> [Provided material]
• • • • •

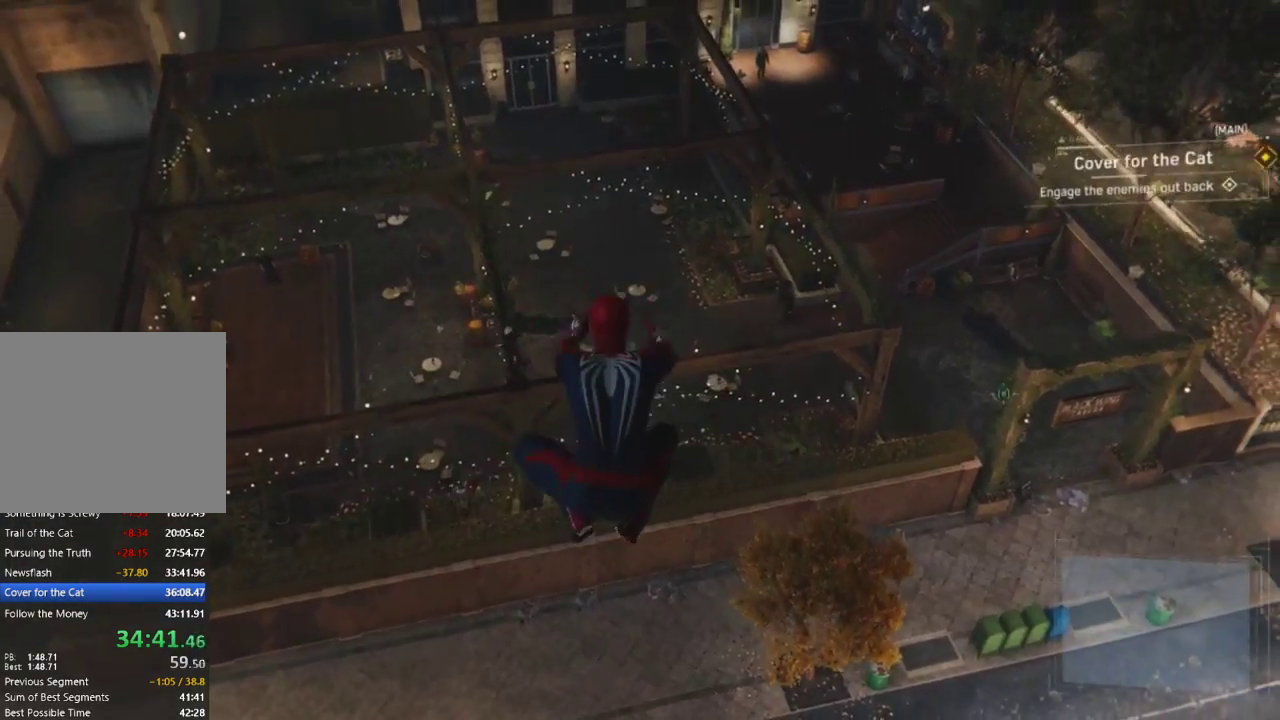
{"buttons": [], "left_stick": "center", "right_stick": "right", "events": [[17, "R2", "up"], [67, "L2", "up"], [217, "right_stick", "down-right"], [450, "left_stick", "center"], [450, "right_stick", "right"]]}
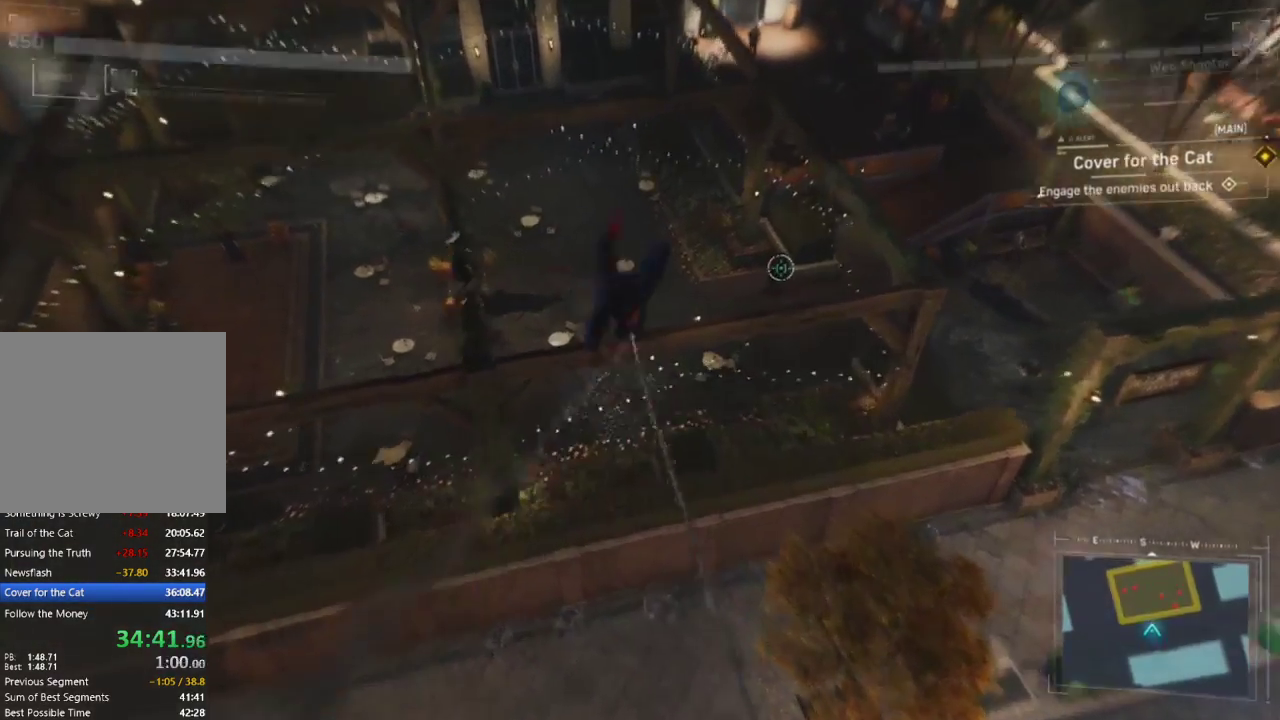
{"buttons": [], "left_stick": "up", "right_stick": "right", "events": [[383, "left_stick", "up"]]}
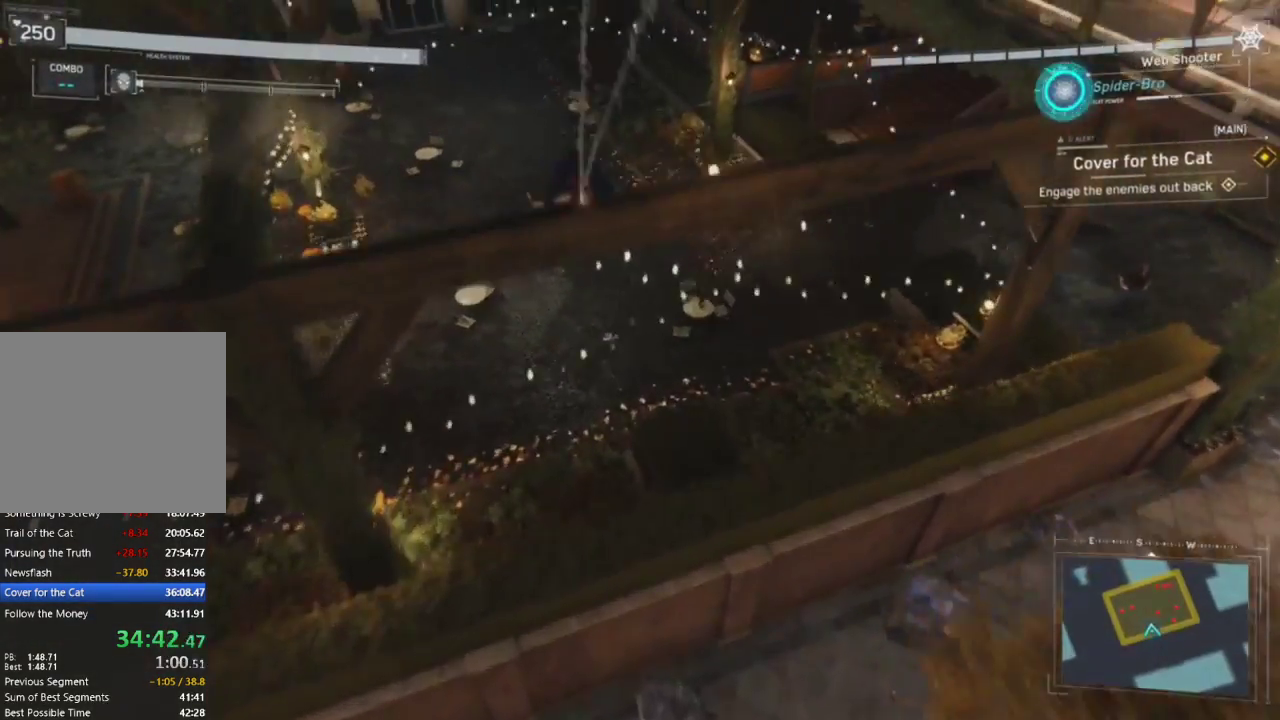
{"buttons": ["TRIANGLE"], "left_stick": "up", "right_stick": "down-right", "events": [[50, "CROSS", "down"], [50, "right_stick", "down-right"], [200, "CROSS", "up"], [483, "TRIANGLE", "down"]]}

• • • • •

> [Work required]
Print the data exactly as written, dropping any images it holds.

> [Exercise answer]
{"buttons": [], "left_stick": "center", "right_stick": "right", "events": [[17, "R2", "up"], [67, "L2", "up"], [217, "right_stick", "down-right"], [450, "left_stick", "center"], [450, "right_stick", "right"]]}
{"buttons": [], "left_stick": "up", "right_stick": "right", "events": [[383, "left_stick", "up"]]}
{"buttons": ["TRIANGLE"], "left_stick": "up", "right_stick": "down-right", "events": [[50, "CROSS", "down"], [50, "right_stick", "down-right"], [200, "CROSS", "up"], [483, "TRIANGLE", "down"]]}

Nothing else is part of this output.